── Records provided
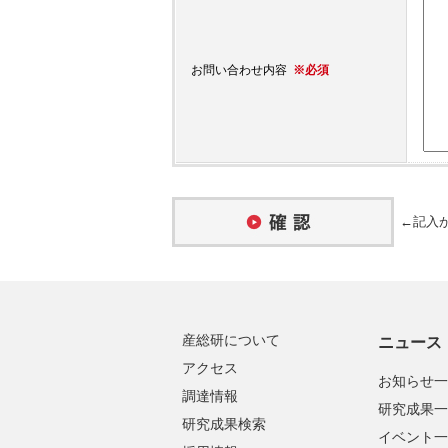
※必須
お問い合わせ内容
←記入が
産総研について
ニュース
アクセス
お知らせ一
調達情報
研究成果一
研究成果検索
イベント一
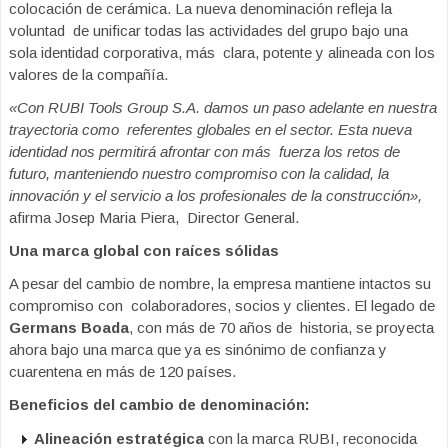
colocación de cerámica. La nueva denominación refleja la
voluntad de unificar todas las actividades del grupo bajo una
sola identidad corporativa, más clara, potente y alineada con los
valores de la compañía.
«Con RUBI Tools Group S.A. damos un paso adelante en nuestra
trayectoria como referentes globales en el sector. Esta nueva
identidad nos permitirá afrontar con más fuerza los retos de
futuro, manteniendo nuestro compromiso con la calidad, la
innovación y el servicio a los profesionales de la construcción»,
afirma Josep Maria Piera, Director General.
Una marca global con raíces sólidas
A pesar del cambio de nombre, la empresa mantiene intactos su
compromiso con colaboradores, socios y clientes. El legado de
Germans Boada
, con más de 70 años de historia, se proyecta
ahora bajo una marca que ya es sinónimo de confianza y
cuarentena en más de 120 países.
Beneficios del cambio de denominación:
Alineación estratégica
con la marca RUBI, reconocida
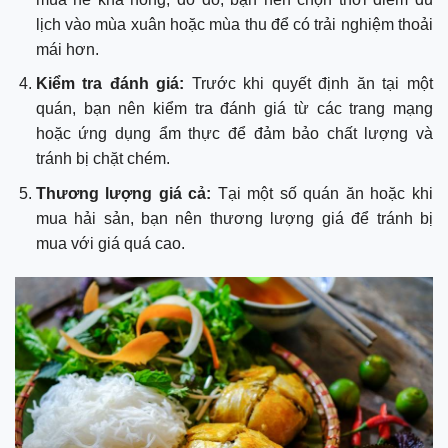
lịch vào mùa xuân hoặc mùa thu để có trải nghiệm thoải
mái hơn.
Kiểm tra đánh giá:
Trước khi quyết định ăn tại một
quán, bạn nên kiểm tra đánh giá từ các trang mạng
hoặc ứng dụng ẩm thực để đảm bảo chất lượng và
tránh bị chặt chém.
Thương lượng giá cả:
Tại một số quán ăn hoặc khi
mua hải sản, bạn nên thương lượng giá để tránh bị
mua với giá quá cao.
────
Instructions for the task:
Print the full text of the listing above line for line without changing a character, and leave out the pictures.

Task solution:
※必須
お問い合わせ内容
←記入が
産総研について
ニュース
アクセス
お知らせ一
調達情報
研究成果一
研究成果検索
イベント一
colocación de cerámica. La nueva denominación refleja la
voluntad de unificar todas las actividades del grupo bajo una
sola identidad corporativa, más clara, potente y alineada con los
valores de la compañía.
«Con RUBI Tools Group S.A. damos un paso adelante en nuestra
trayectoria como referentes globales en el sector. Esta nueva
identidad nos permitirá afrontar con más fuerza los retos de
futuro, manteniendo nuestro compromiso con la calidad, la
innovación y el servicio a los profesionales de la construcción»,
afirma Josep Maria Piera, Director General.
Una marca global con raíces sólidas
A pesar del cambio de nombre, la empresa mantiene intactos su
compromiso con colaboradores, socios y clientes. El legado de
Germans Boada
, con más de 70 años de historia, se proyecta
ahora bajo una marca que ya es sinónimo de confianza y
cuarentena en más de 120 países.
Beneficios del cambio de denominación:
Alineación estratégica
con la marca RUBI, reconocida
lịch vào mùa xuân hoặc mùa thu để có trải nghiệm thoải
mái hơn.
Kiểm tra đánh giá:
Trước khi quyết định ăn tại một
quán, bạn nên kiểm tra đánh giá từ các trang mạng
hoặc ứng dụng ẩm thực để đảm bảo chất lượng và
tránh bị chặt chém.
Thương lượng giá cả:
Tại một số quán ăn hoặc khi
mua hải sản, bạn nên thương lượng giá để tránh bị
mua với giá quá cao.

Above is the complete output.